Required action
From the Accelerated Box of Flash text, write out everything from "Released in January, successful" down to "its supporting software.", word for word.

The current ABOF implementation accelerates three critical functional areas necessary to storage system function — compression, erasure coding and checksums — by applying specialized accelerators. Each of these functions represents time, expense and energy-use in storage systems. It utilizes BlueField-2 DPUs with 200Gb/s InfiniBand networking. The performance-critical functions of the popular Linux Zettabyte File System (ZFS) are offloaded to the accelerators in the ABOF. This ZFS offload is accomplished by using a new ZFS Interface for Accelerators (available at the GitHub software platform). The Linux DPU Services Module, also on GitHub, is a Linux kernel module that enables the use of DPUs from directly within the kernel, irrespective of where they exist along the data path.
An internal view of the Accelerated Box of Flash showing the connectivity NVMe SSDs (front of chassis) to BlueField-2 DPUs. At top right is a PCIe location for an accelerator. This demonstration used an Eideticom NoLoad devices. Photo Courtesy LANL.
Released in January, successful demo
The project underwent a successful internal demonstration following the January release of the ABOF appliance hardware and its supporting software.
Collaborators included NVIDIA, which built the data processing units and provided a scalable storage fabric; Eideticom, which created the NoLoad computational storage stack used to accelerate data-intensive operations and minimize data movement; Aeon Computing, which designed and integrated each component into a storage enclosure; and SK hynix, which partnered on providing fast storage hardware.

Saved entries

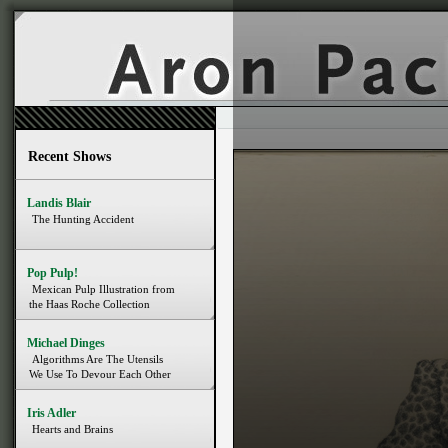
Recent Shows
Landis Blair
The Hunting Accident
Pop Pulp!
Mexican Pulp Illustration from
the Haas Roche Collection
Michael Dinges
Algorithms Are The Utensils
We Use To Devour Each Other
Iris Adler
Hearts and Brains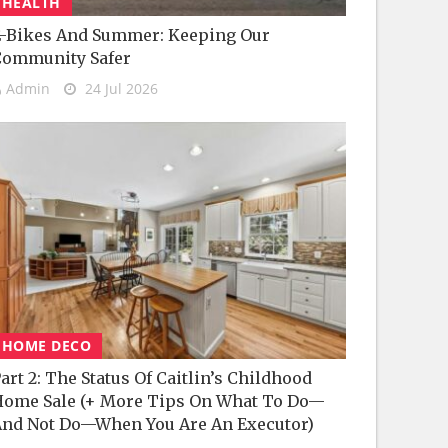
HEALTH
-Bikes And Summer: Keeping Our
Community Safer
Admin
24 Jul 2026
HOME DECO
art 2: The Status Of Caitlin’s Childhood
ome Sale (+ More Tips On What To Do—
nd Not Do—When You Are An Executor)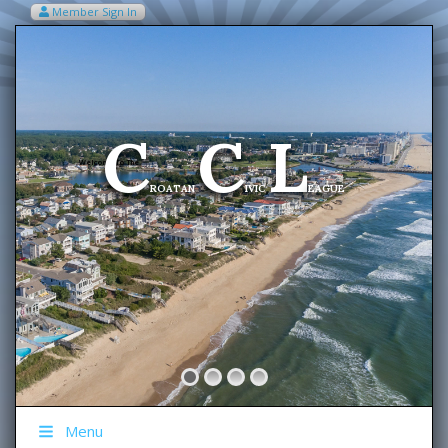
Member Sign In
VIEW MY CART ITEMS (0)
Menu
C
C
L
Welcome To The
ROATAN
IVIC
EAGUE
Menu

Response to the exercise
Released in January, successful demo
The project underwent a successful internal demonstration following the January release of the ABOF appliance hardware and its supporting software.